Market1501. Market1501 is one of the largest benchmark datasets for Person Re-ID, and many methods have been reported on this dataset. We compare the proposed method with most of the state-of-the-arts. The experimental results are shown in Table 3. With ResNet50 as the pre-trained network, the proposed PAN approach achieves 89% mAP and 96.0% CMC top1. PAN outperforms PCB [5] by 2.2% on CMC top1 and 7.4% on mAP, which applies horizon part pooling and refine part pooling on the final feature map, on Market1501. Comparing to multi-branch methods such as Spindle [16], MLFN [3], HA-CNN [22] and MGN [19], PAN is a single branch ResNet50 with target aware mid-level feature connections and much less parameters. It surpasses the MGN [19] on all three datasets. PAN outperforms Local CNN [41], which fuses local and global features in the mid-level of CNN with Local CNN module. It also outperforms state-of-the-art local-global fusion method Pyramid [42] and self-attention method IANet [38]. Comparing with recent bottom-up attention methods SONA [45], ABD-Net [44] and MHN [43], our method considers both bottom-up and top-down attention and achieves slightly better performance. This indicates the effectiveness of PAN, which use the part feature as guidance to fully utilize the mid-level features of network.

CUHK03. On CUHK03, we follow the new protocol proposed in [48] and conduct experiments using labeled datasets. The results are shown in Table 4. PAN achieves 82.5% CMC top1 and 80.4% mAP on CUHK03 labeled dataset, respectively, which are leading results on the CUHK03 dataset. PAN exceeds DaRE [49], which applies deep supervision to the mid-level features without considering the spatial structure of feature maps. It also outperforms multi-branch attention method CAMA [50] with much less parameters.

DukeMTMC-ReID. On this dataset, we compare our method with all the state-of-the-art methods in the literature. As shown in Table 5, our model achieves much better performance than other methods. The proposed PAN obtains 89.5% Top1 accuracy and 79.2% mAP, respectively. PAN beats several attention and multi-scale based methods, including HA-CNN [22] (harmonious attention and local features of every building block are extracted and processed), IANet [38] (self-attention embedded in the middle of the networks), Pyramid [42] (multi-loss and pyramidal model to incorporate local and global information), SONA [45] (Second-order attention with dropblock), ABD-Net [44] (Channel and Position attention) and MHN [43] (mixed high-order attention). PAN efficiently suppresses the background noise and utilize the useful middle-level features. The strong performance shows that PAN is a promising direction to utilize attention for feature fusion.

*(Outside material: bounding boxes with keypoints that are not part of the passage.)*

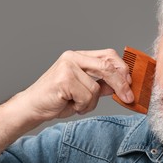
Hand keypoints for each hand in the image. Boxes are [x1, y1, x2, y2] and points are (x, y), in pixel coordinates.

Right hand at [14, 48, 133, 121]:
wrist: (33, 107)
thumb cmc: (57, 98)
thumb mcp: (84, 90)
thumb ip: (101, 84)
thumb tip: (123, 84)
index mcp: (78, 56)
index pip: (108, 55)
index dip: (122, 69)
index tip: (130, 83)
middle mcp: (73, 58)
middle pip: (107, 67)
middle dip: (121, 84)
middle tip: (128, 97)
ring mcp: (67, 67)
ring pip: (96, 88)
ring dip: (90, 102)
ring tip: (77, 104)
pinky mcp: (63, 80)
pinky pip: (86, 97)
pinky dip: (82, 106)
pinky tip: (70, 105)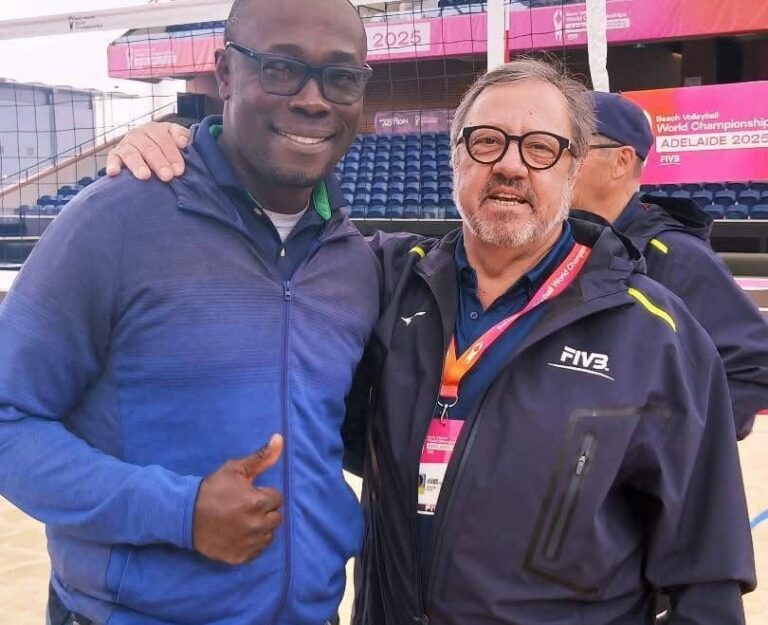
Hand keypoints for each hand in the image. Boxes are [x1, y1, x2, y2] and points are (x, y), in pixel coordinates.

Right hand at [106, 121, 189, 181]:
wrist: (150, 156)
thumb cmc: (168, 152)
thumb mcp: (177, 141)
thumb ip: (183, 138)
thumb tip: (184, 142)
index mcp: (157, 129)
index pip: (164, 138)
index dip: (172, 154)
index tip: (179, 170)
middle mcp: (140, 134)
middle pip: (149, 147)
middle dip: (159, 162)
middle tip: (167, 176)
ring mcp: (126, 143)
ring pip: (131, 152)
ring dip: (138, 164)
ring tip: (145, 176)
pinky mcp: (115, 154)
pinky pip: (112, 158)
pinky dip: (112, 165)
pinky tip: (114, 172)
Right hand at [192, 434, 284, 564]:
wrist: (185, 514)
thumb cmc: (212, 489)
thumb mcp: (235, 469)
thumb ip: (261, 457)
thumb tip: (280, 438)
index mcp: (258, 502)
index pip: (277, 498)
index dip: (264, 494)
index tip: (249, 494)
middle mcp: (257, 525)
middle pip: (276, 518)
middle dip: (265, 511)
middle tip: (246, 507)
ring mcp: (249, 544)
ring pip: (269, 535)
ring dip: (261, 527)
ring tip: (243, 520)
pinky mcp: (240, 557)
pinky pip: (257, 550)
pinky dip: (252, 543)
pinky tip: (239, 534)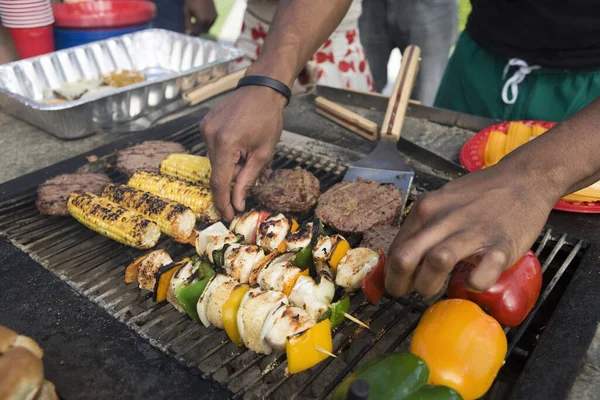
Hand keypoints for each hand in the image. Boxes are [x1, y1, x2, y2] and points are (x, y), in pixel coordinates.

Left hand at [184, 0, 216, 35]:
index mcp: (202, 20)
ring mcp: (214, 18)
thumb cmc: (192, 0)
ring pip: (207, 29)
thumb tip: (187, 33)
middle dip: (196, 30)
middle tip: (191, 27)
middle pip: (202, 31)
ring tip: (195, 22)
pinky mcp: (216, 16)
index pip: (196, 31)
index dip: (191, 32)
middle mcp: (209, 21)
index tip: (187, 31)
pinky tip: (201, 19)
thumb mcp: (187, 12)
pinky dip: (206, 24)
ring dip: (201, 28)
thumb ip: (188, 24)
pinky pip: (210, 24)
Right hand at [201, 86, 286, 220]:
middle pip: (217, 171)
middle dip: (233, 176)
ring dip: (229, 163)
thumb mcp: (263, 154)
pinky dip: (225, 152)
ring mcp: (205, 128)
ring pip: (215, 160)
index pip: (219, 182)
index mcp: (226, 144)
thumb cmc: (268, 119)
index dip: (223, 202)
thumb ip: (247, 180)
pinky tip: (239, 140)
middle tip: (250, 165)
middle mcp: (210, 135)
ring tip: (247, 148)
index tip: (228, 216)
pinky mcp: (205, 124)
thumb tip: (237, 203)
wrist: (262, 89)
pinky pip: (213, 147)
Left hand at [385, 161, 560, 298]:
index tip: (396, 282)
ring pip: (437, 262)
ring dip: (428, 285)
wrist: (524, 179)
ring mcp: (473, 232)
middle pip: (406, 257)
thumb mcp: (442, 202)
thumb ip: (423, 226)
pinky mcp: (501, 245)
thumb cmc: (480, 195)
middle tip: (405, 293)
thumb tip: (402, 256)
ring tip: (432, 291)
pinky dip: (473, 284)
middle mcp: (444, 219)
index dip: (390, 272)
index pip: (396, 247)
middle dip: (398, 283)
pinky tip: (472, 283)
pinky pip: (481, 273)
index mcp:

Table 4. Single-shot performance comparison on CUHK03 dataset.
Table 5. Single-shot performance comparison on DukeMTMC-ReID.

5 Conclusions

We proposed a simple yet effective part-aware attention network to leverage and strength multi-layer features in convolutional neural networks. The so-called part-aware attention network (PAN) connects source features to the target features and learns to leverage their pair-wise correspondence for feature enhancement. It considers not only the local spatial relations of multi-layer feature maps but also the long-range relations among them. In person Re-ID, PAN provides an effective way to facilitate the interaction between low-level/middle-level features and high-level features to strength the discrimination of human body. Detailed analysis and extensive experiments were conducted on three widely used datasets to validate the effectiveness of our PAN approach for person Re-ID.